I looked at the cupcake. The eyes of that frosting Rake stared back at me. Dawn, you wonderful, cupcake obsessed genius. You could see the black eyes, they had a reflection of me in them eve, frosting, of course. I remember my catchphrase, in the screechy Dalek voice: EX-TERM-I-NATE ALL RAKES! And I would…it was “fun”…I had become a monster, nothing better. I stared back, at RakeBane…it had ended so many Fears, it should have been called Bane of Nightmares…Fears…they used to be human, just like me…I sighed. I was evil, worse than Rakes or Fears or anything.
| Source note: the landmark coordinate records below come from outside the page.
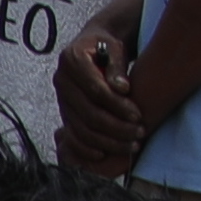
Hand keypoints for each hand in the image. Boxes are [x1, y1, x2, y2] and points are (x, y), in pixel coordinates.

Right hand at [57, 26, 146, 173]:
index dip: (118, 105)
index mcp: (72, 59)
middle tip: (140, 133)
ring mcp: (60, 98)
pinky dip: (86, 148)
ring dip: (108, 141)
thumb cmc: (109, 46)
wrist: (93, 46)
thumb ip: (117, 66)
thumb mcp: (115, 48)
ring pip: (81, 128)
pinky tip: (104, 154)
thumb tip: (121, 88)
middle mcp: (61, 80)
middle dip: (116, 127)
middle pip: (88, 113)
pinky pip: (72, 136)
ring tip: (132, 144)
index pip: (96, 90)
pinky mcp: (64, 112)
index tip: (139, 115)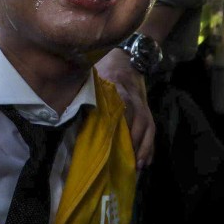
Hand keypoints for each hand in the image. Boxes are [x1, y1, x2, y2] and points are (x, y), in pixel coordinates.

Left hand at [95, 48, 153, 169]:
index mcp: (119, 86)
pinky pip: (152, 128)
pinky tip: (146, 160)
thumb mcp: (94, 77)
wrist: (125, 58)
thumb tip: (71, 114)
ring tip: (138, 166)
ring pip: (148, 126)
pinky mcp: (147, 108)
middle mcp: (134, 96)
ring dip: (145, 147)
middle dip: (135, 141)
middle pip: (140, 119)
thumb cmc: (104, 69)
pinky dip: (150, 145)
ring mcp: (143, 103)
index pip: (124, 105)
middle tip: (128, 162)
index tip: (115, 141)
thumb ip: (85, 93)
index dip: (123, 123)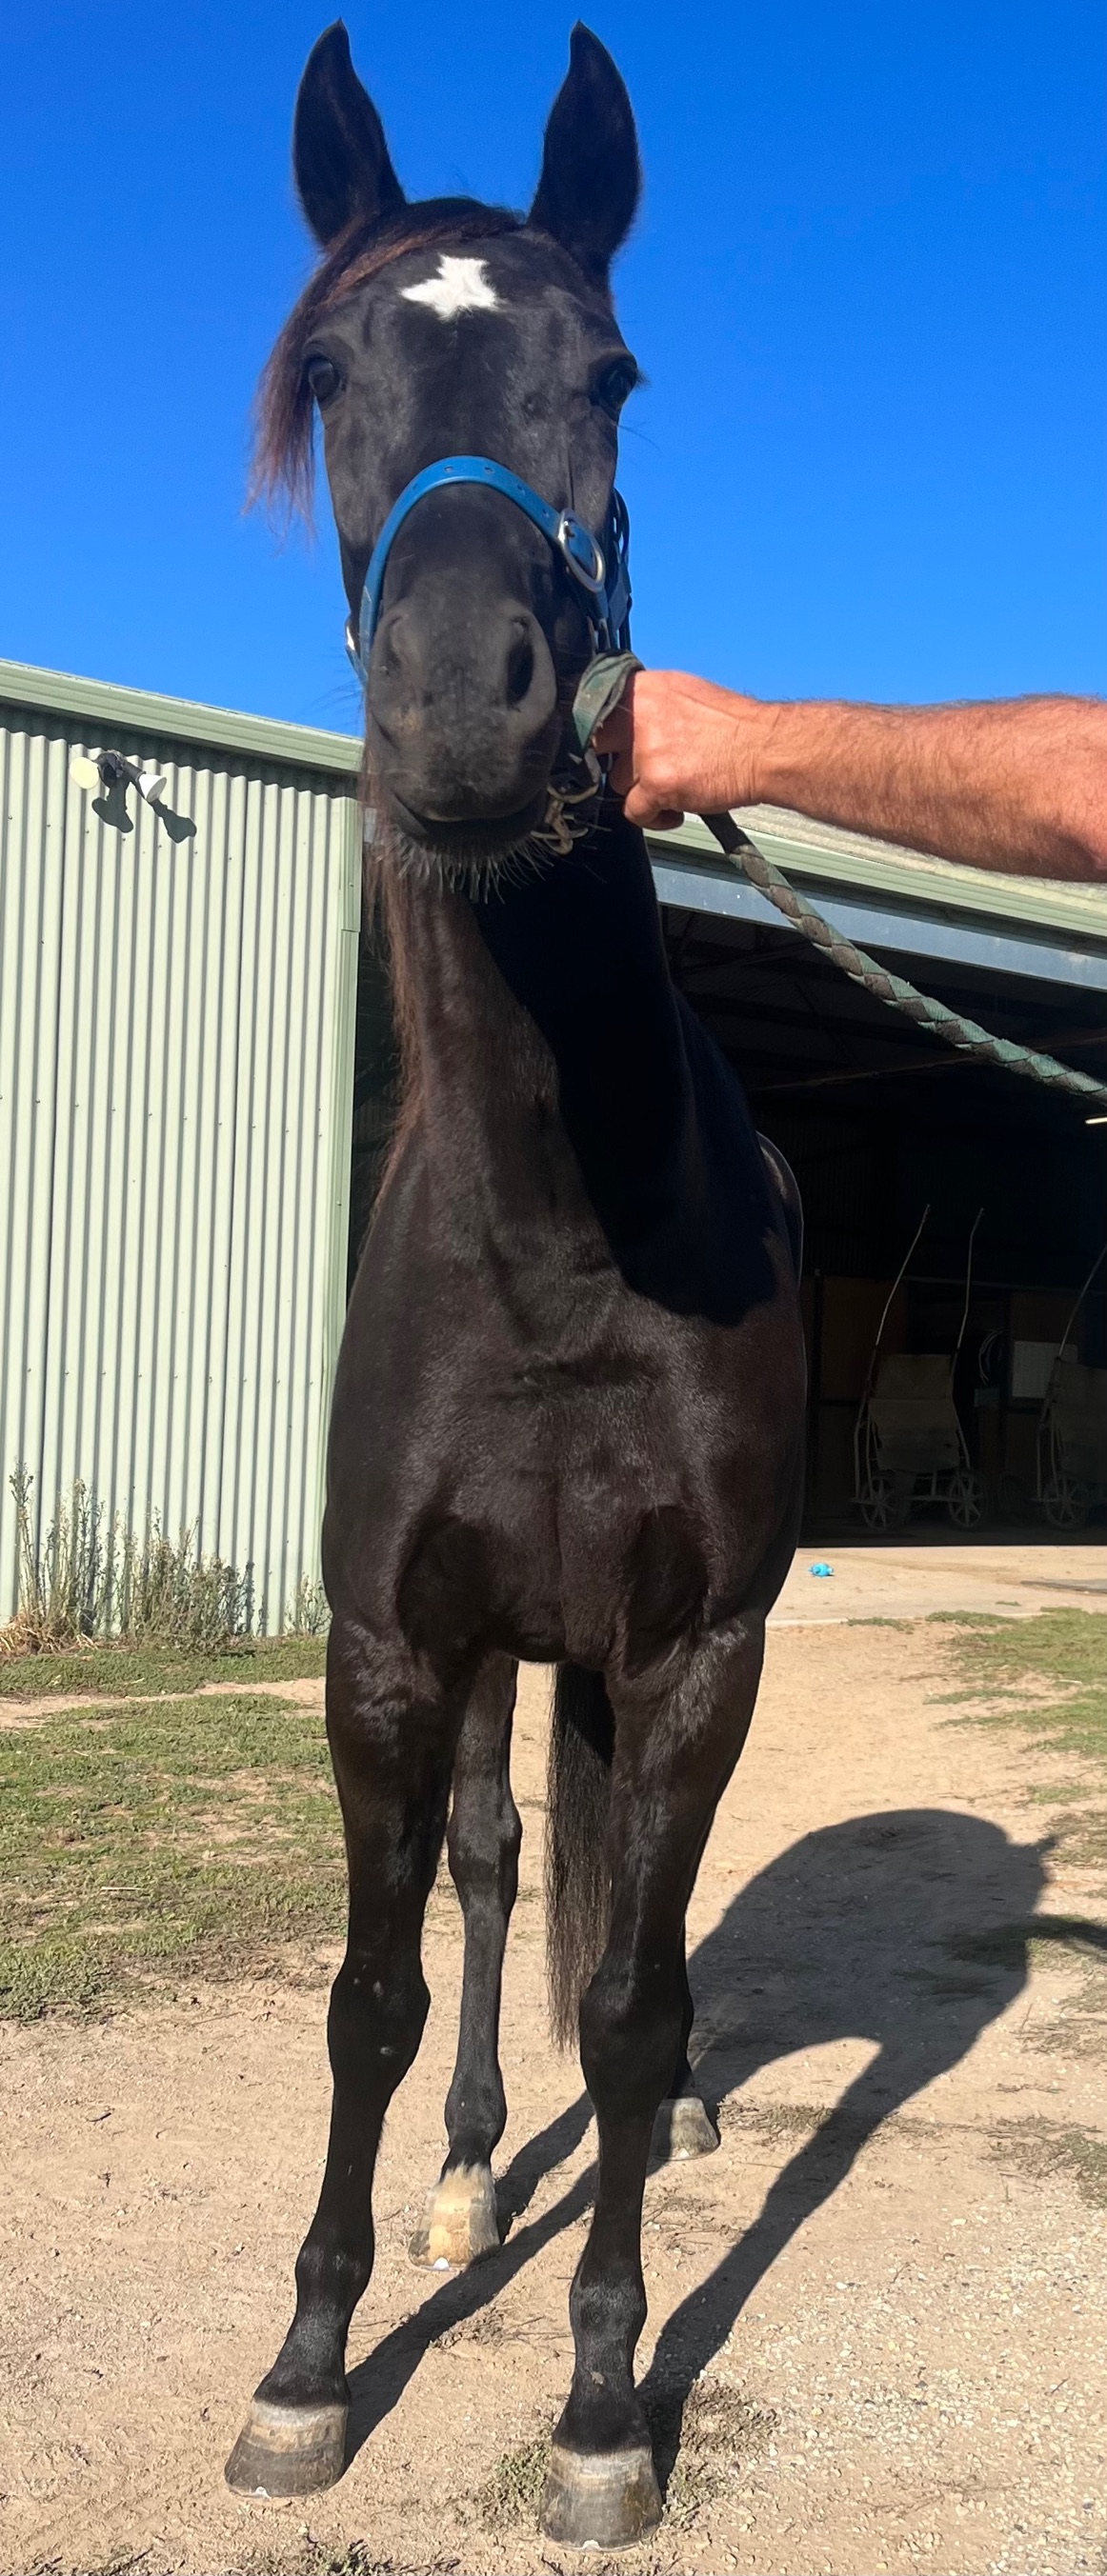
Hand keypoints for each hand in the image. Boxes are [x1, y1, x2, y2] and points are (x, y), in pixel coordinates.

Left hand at [595, 668, 763, 827]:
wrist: (764, 748)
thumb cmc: (734, 726)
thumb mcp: (685, 694)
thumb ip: (651, 705)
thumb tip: (626, 720)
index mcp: (644, 687)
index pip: (598, 710)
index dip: (607, 734)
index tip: (616, 747)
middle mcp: (639, 713)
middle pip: (603, 747)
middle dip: (623, 761)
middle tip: (649, 768)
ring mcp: (646, 750)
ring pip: (618, 782)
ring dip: (643, 790)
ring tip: (676, 788)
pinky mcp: (656, 783)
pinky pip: (634, 811)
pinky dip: (654, 817)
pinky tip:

And the Hunt still would go on, in every Elemental, hell, Dark may still be hunting as I stared at the sword…I couldn’t do anything. I sat up on my bed and ate the cupcake. It was amazing, chocolate and vanilla and strawberry all mixed together…heh…well, I thought, I could go downstairs. I put on a shirt and went downstairs. Kiba, Daemon, Fobar, and Dawn all sat there, Each of them looked at me saddened, they had heard me yell at Dawn. I just sighed and sat down with them. They tried to offer me words of comfort, trying to make me feel better, but every time they did it fell on deaf ears and every time they tried to show it fell on blind eyes. I looked at them, they looked back, and I just wanted to die. I had made my Rake Hunting buddy feel like crap, myself like crap and all my friends like crap.
I knew the “drill” we would all recover in a few days and move on. In a week no one would mention it. But life just went downhill for me. Everything tasted bland, everything seemed uninteresting, I would just lie in bed for hours, doing nothing, not even playing a video game. Just lying there, crying or silent, whatever.
Life had no meaning to me anymore, save maybe my friends, who had all moved on, they tried to cheer me up, but no one could. I still lived with them, and I guess in a few months I would feel better. It was just a matter of waiting.